Autodesk is a popular American software name amongst the fields of architecture, engineering, manufacturing, media, education and entertainment. What’s not as well known is its strong allegiance towards creating a more sustainable future and driving global philanthropic efforts.
Its sustainability push is reinforced across multiple pillars. The first involves creating technology that improves energy, material productivity and refining its own operations to advance sustainable business practices while supporting employees to make a positive impact.
The second involves empowering people to be productive while also reducing waste, saving money, and staying competitive. Software automation plays a major part of this area. The third is providing financial grants, software donations and technical training to the entrepreneurs who are solving today’s most pressing social and environmental challenges.

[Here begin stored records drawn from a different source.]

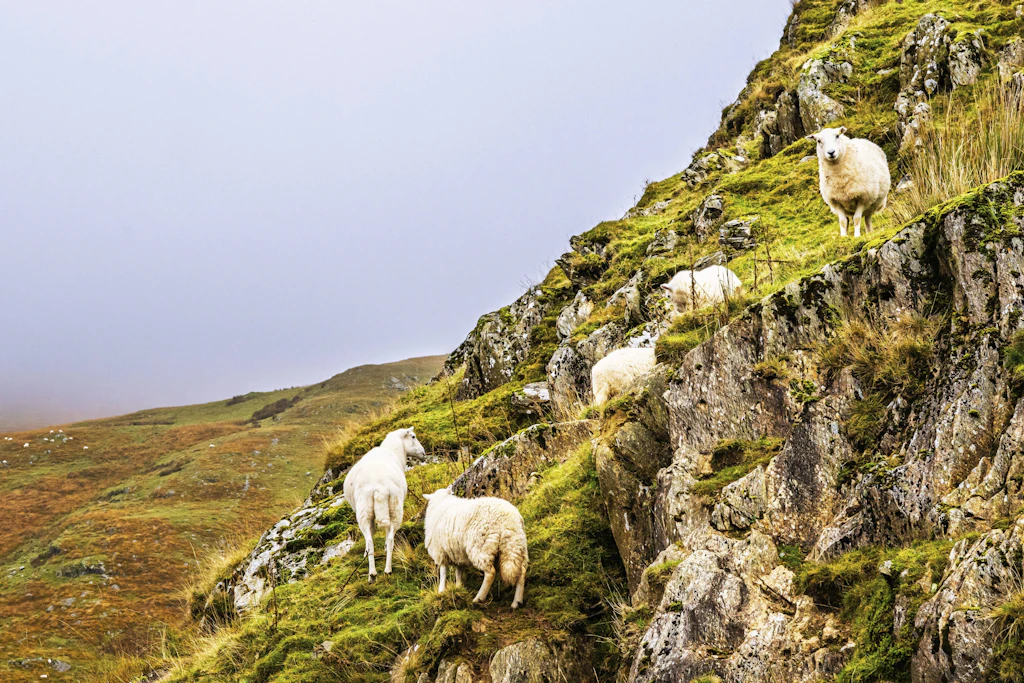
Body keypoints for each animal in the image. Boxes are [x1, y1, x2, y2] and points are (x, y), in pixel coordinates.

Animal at [343, 427, 425, 582]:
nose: (424, 453)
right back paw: (385, 571)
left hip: (365, 511)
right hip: (394, 508)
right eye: (413, 436)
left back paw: (373, 574)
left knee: (371, 540)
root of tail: (380, 487)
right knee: (390, 538)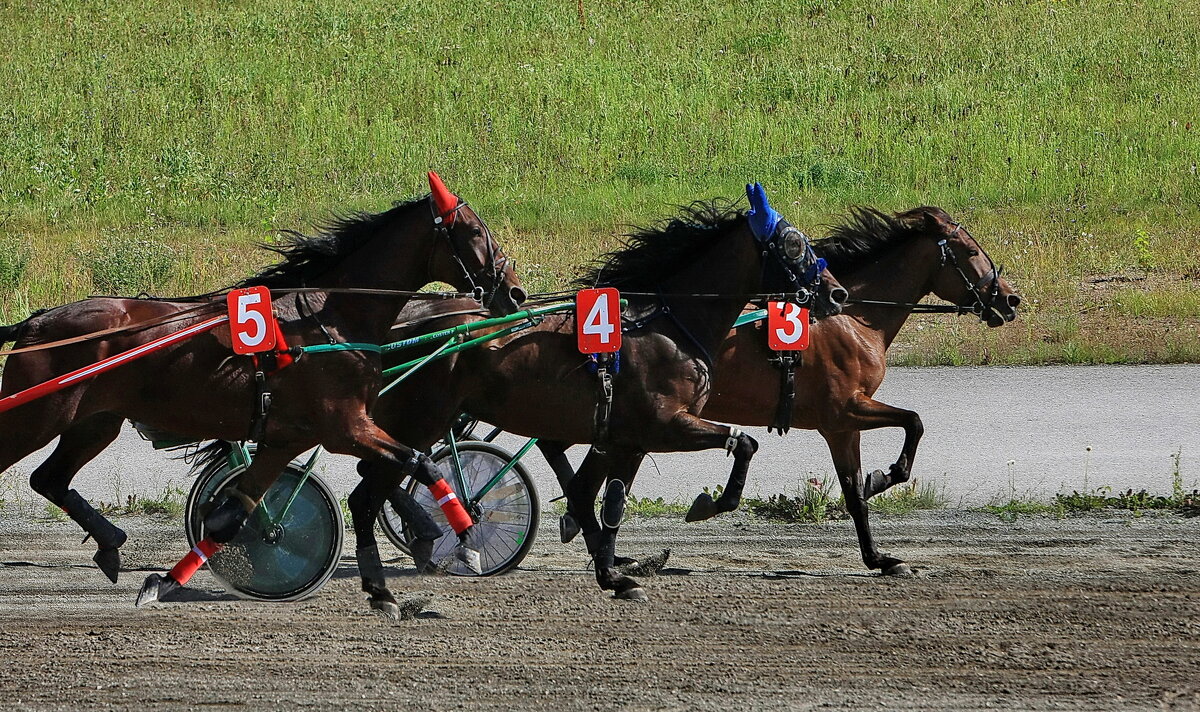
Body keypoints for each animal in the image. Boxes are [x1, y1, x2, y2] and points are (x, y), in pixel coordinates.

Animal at [0, 175, 525, 614]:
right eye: (474, 231)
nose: (515, 293)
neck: (328, 320)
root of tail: (34, 323)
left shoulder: (287, 438)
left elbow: (230, 517)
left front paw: (162, 582)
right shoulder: (345, 426)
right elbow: (419, 461)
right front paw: (458, 536)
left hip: (94, 423)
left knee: (49, 479)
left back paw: (110, 543)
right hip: (34, 415)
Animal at [360, 184, 849, 600]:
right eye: (792, 244)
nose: (837, 294)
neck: (667, 328)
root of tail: (412, 323)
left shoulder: (626, 439)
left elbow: (605, 502)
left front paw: (613, 572)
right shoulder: (665, 426)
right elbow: (744, 442)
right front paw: (707, 504)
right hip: (424, 415)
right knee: (383, 476)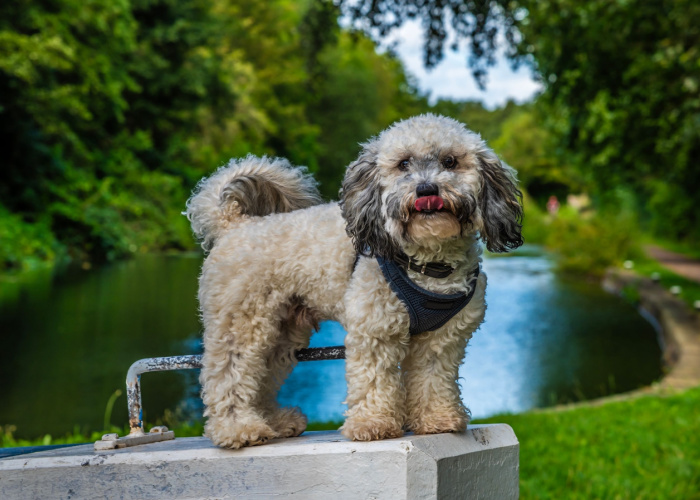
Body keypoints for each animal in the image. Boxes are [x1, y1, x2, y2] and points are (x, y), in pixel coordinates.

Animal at [183, 114, 524, 450]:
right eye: (403, 164)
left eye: (450, 161)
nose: (427, 189)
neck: (429, 266)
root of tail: (235, 224)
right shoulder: (375, 328)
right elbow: (374, 378)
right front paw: (373, 424)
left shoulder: (441, 341)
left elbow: (433, 379)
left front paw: (437, 419)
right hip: (241, 324)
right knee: (228, 374)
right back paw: (238, 428)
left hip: (282, 333)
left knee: (263, 376)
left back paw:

And finally, the company powers its facilities, cloud services, events and employee work from home with 100 per cent renewable energy. It has successfully neutralised greenhouse gas emissions across its operations and entire value chain via the deployment of its Autodesk Carbon Fund. Its reported revenue in 2022 was US$4.39 billion.
The name may sound familiar and that’s because Dassault is the French company that was founded in 1929 to build military aircraft during the arms race. Its business would later expand to include commercial products like business jets as well as combat aircraft, but it’s the parent company’s subsidiary known as Dassault Systemes which is really pushing the sustainability movement today.
The company, which develops software for 3D product design, simulation, manufacturing and other 3D related products, has implemented its own program called Virtual Twin which aims to improve sustainability outcomes in five specific industry situations. More specifically it aims to help companies unlock combined benefits of US$1.3 trillion of economic value and 7.5 billion tonnes of CO 2e emissions reductions by 2030.
These five categories cover delivering innovative sustainable packaging, recycling electronic waste, advancing sustainable pharmaceutical manufacturing, sustainable building design and construction, and sustainable mobility. As of 2020 the company accumulated US4.7 billion in revenue.